►

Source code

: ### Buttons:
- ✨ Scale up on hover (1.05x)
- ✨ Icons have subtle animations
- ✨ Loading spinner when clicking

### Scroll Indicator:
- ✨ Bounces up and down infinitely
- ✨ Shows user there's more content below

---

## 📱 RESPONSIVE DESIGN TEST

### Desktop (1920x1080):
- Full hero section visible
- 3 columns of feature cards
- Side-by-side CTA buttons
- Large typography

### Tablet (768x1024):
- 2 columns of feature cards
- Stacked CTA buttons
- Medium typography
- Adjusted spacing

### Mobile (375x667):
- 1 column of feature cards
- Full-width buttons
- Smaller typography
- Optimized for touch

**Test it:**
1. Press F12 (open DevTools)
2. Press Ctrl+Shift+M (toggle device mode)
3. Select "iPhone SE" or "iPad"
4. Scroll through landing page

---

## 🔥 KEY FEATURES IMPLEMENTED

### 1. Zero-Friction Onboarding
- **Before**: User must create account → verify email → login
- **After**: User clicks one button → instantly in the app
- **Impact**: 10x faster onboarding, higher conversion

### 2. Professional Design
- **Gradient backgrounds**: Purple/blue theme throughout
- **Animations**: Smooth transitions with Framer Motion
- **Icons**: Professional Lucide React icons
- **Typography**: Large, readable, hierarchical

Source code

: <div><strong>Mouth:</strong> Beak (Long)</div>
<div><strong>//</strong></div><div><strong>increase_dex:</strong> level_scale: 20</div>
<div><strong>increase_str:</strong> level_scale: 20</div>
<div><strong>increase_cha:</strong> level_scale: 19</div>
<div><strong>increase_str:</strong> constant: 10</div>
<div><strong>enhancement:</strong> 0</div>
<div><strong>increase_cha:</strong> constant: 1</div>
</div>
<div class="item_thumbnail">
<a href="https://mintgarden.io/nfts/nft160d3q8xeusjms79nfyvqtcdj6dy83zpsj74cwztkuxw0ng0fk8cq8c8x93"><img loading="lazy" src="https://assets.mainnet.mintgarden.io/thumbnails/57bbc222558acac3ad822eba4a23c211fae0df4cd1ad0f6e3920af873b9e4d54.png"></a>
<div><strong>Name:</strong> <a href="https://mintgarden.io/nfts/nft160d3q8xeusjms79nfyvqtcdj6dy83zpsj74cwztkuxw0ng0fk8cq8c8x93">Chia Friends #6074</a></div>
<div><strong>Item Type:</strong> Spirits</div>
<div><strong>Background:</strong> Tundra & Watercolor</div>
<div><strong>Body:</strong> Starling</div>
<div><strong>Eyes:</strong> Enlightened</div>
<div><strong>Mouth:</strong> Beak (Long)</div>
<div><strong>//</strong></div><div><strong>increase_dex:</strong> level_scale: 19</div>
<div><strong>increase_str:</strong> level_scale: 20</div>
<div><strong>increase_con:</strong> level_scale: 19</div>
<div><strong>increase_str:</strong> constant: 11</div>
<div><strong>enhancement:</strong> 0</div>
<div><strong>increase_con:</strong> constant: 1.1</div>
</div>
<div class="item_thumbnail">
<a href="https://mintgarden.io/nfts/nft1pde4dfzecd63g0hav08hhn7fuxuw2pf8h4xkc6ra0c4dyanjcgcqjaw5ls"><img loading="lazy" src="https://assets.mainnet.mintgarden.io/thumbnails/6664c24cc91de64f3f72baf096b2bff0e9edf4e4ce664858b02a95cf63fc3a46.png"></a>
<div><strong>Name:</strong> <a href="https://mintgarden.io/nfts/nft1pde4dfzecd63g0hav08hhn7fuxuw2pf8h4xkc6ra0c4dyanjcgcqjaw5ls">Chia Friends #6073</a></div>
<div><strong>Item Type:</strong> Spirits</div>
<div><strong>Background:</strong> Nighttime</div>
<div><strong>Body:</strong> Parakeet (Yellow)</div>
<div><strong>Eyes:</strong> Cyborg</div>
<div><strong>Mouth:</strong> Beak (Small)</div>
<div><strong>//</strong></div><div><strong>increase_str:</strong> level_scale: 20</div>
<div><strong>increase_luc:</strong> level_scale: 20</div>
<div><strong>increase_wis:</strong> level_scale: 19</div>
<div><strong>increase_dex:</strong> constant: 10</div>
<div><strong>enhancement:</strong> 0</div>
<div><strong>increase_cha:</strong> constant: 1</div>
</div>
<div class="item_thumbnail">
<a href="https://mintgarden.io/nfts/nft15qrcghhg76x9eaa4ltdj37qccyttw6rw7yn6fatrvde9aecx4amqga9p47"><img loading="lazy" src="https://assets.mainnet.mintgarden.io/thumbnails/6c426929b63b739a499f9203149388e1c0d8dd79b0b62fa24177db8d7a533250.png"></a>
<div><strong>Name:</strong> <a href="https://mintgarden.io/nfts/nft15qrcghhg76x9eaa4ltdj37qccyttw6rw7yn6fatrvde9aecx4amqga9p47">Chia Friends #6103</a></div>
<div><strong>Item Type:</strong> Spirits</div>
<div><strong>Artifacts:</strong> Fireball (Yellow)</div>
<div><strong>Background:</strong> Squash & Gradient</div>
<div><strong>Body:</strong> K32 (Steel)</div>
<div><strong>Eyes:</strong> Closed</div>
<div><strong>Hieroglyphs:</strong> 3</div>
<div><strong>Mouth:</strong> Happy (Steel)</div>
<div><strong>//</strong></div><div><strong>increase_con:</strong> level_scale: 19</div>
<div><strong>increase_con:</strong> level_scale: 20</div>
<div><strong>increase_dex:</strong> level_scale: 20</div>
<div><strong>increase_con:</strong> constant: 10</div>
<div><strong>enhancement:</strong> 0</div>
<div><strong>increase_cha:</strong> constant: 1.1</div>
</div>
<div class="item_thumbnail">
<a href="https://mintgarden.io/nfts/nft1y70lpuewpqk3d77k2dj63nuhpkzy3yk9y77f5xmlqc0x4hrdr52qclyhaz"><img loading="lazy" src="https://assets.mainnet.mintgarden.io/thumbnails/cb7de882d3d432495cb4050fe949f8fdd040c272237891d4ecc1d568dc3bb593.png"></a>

◄

Work order: Scan the material line by line and report each one that contains "Yellow".

Answer:
<div><strong>Body:</strong> Parakeet (Yellow)</div>
<div><strong>Artifacts:</strong> Fireball (Yellow)</div>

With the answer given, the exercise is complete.